Forman, who grew up in Mississippi, was a principal organizer of the 1963 March on Washington and the Freedom Rides in which blacks rode across the South to make sure buses were integrated as ordered by the courts.


In 1961, he joined the Student Nonviolent Coordinating Committee and was elected its executive secretary one week later.


Although both the student group and Martin Luther King Jr.’s Southern Christian Leadership Conference were fighting the same struggle, there was friendly competition. Often the students organized demonstrations and took positions that went beyond those advocated by King.


For example, when Mississippi tried to send an all-white delegation to the 1964 Democratic convention, Forman was far more outspoken than King about the compromise that allowed two at-large votes for black delegates. SNCC helped organize a protest in Atlantic City, N.J., where the convention was held that renominated President Johnson.


“They always thought King got all the publicity and they did most of the suffering, that they were the shock troops,” Taylor Branch, who has written two books on the Civil Rights Movement, said. “There was tension and resentment and cooperation all at once.”


But John Lewis, a congressman who was the coordinating committee’s chairman when Forman was its executive secretary, said Forman’s role was critical in convincing students they had a stake in the fight for equality and justice.


“He was the glue that held the young people together during the most abrupt time of the Civil Rights Movement,” said Mr. Lewis, a Democrat of Georgia. “He was somewhat older than many of the young people who became part of the movement but was thoughtful, had great organizing skills, and was a good manager.”


Mr. Lewis credits Forman for persuading the group to purchase its own office building, printing press, and research department to help document the struggle.
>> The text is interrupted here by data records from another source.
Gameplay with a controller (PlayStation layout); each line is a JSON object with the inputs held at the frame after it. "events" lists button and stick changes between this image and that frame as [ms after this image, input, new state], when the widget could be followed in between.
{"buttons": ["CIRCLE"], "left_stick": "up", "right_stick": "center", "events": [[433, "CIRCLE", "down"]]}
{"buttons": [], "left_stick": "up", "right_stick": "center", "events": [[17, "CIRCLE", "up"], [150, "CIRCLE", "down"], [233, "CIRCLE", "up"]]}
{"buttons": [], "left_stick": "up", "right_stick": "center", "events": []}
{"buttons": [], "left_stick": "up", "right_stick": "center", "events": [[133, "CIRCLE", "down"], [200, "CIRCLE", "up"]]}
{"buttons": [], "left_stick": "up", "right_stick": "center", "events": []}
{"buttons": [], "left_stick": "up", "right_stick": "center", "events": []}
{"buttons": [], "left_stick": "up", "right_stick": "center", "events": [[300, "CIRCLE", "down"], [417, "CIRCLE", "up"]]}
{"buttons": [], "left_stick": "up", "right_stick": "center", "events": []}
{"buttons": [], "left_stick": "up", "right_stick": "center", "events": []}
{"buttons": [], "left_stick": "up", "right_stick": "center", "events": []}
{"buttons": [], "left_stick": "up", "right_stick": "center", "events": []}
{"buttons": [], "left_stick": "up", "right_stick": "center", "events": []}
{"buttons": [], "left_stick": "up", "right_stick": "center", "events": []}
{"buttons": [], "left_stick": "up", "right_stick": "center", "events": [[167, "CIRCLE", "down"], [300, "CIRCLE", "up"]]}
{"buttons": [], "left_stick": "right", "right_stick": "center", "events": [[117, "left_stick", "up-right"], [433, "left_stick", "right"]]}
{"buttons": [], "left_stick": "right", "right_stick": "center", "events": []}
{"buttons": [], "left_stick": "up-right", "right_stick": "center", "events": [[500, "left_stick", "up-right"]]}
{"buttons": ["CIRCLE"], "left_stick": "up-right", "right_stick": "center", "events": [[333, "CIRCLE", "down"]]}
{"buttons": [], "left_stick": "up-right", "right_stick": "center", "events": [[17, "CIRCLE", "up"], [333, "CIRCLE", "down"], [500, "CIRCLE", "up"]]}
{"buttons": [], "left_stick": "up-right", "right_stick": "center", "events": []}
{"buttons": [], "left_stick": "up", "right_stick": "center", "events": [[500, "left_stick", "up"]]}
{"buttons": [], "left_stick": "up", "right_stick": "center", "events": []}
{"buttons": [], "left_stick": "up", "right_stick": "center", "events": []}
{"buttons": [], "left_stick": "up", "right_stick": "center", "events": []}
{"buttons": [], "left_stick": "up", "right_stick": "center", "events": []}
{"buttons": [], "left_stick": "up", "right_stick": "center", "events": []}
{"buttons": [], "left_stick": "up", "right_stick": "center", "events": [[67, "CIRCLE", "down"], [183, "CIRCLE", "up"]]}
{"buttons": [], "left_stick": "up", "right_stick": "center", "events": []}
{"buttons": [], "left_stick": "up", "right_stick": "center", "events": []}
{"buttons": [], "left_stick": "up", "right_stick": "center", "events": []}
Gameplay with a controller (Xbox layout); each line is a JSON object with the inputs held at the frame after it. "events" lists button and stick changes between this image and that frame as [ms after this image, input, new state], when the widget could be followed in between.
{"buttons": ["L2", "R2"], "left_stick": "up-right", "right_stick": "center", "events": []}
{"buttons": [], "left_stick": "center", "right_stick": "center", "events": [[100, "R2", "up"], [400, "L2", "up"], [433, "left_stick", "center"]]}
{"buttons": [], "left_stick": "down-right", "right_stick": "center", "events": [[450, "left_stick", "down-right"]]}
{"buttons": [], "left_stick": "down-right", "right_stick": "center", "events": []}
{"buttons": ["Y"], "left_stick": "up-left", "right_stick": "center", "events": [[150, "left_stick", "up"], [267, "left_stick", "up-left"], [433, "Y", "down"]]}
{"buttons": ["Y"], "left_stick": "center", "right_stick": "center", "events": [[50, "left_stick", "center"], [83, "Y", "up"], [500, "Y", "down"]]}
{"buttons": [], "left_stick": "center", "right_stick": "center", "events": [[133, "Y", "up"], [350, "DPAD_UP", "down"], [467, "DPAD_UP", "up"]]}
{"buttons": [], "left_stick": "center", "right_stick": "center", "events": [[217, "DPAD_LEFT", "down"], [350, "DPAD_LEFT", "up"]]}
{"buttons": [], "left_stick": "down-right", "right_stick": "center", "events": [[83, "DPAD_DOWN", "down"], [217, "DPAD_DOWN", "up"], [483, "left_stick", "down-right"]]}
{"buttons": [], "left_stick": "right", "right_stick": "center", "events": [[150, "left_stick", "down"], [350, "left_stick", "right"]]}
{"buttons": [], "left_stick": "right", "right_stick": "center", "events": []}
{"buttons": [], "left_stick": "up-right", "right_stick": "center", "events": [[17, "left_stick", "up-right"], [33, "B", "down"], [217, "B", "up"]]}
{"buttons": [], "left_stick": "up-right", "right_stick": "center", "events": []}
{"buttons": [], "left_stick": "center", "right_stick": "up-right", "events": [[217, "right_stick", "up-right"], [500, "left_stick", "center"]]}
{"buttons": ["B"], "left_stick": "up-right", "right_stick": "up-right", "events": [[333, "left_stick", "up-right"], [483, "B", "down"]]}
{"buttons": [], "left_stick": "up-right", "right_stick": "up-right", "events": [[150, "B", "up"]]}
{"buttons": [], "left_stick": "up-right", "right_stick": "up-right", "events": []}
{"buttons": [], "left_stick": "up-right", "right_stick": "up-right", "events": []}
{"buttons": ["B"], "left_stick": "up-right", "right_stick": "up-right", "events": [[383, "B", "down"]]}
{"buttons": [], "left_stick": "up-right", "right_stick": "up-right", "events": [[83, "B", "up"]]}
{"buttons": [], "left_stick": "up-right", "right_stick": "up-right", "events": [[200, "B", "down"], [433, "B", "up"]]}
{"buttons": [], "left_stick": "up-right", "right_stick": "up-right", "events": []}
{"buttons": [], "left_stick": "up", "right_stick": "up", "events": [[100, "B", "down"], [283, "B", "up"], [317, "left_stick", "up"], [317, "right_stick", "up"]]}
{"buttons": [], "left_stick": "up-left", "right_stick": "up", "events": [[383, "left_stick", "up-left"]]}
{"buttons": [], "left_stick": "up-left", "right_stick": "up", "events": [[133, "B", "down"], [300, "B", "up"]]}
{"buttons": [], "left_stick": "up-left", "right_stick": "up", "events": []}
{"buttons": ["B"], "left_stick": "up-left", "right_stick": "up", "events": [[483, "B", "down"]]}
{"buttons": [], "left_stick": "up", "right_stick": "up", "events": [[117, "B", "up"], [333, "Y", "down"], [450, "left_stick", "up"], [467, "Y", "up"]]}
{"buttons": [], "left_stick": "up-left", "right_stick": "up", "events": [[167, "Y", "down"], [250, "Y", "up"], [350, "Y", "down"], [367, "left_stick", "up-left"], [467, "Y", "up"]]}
Rather than wait for King to arrive in a town and deliver a motivational speech, Forman tried to develop leadership among students, including the appointment of field secretaries to recruit young activists across the South.


“The chairman was kind of the public face and spokesperson, while the executive secretary was always the guy running the organization behind the scenes, making things happen,” Mr. Branch said. “To the people scattered down in Mississippi going to jail for tiny projects, he was the one who made sure somebody would get you out.”


In 1969, Forman became one of the first major black leaders to demand slavery reparations. His “Black Manifesto,” delivered at a church in New York, sought $500 million from white churches for America’s role in the Atlantic slave trade.


He remained active in promoting the cause of blacks throughout his career, including traveling to Africa and Europe on behalf of the Black Panther Party, planning a new March on Washington in 1982, and lobbying against the appointment of Supreme Court nominee Robert Bork and the presidential campaign of former Ku Klux Klan grand wizard David Duke.


Dorie Ladner, a longtime friend and neighbor in Washington, said Forman left his mark on the Civil Rights Movement.


“He was very intelligent, a learned man with zeal for justice and equality,” Ms. Ladner said. “He was fearless.”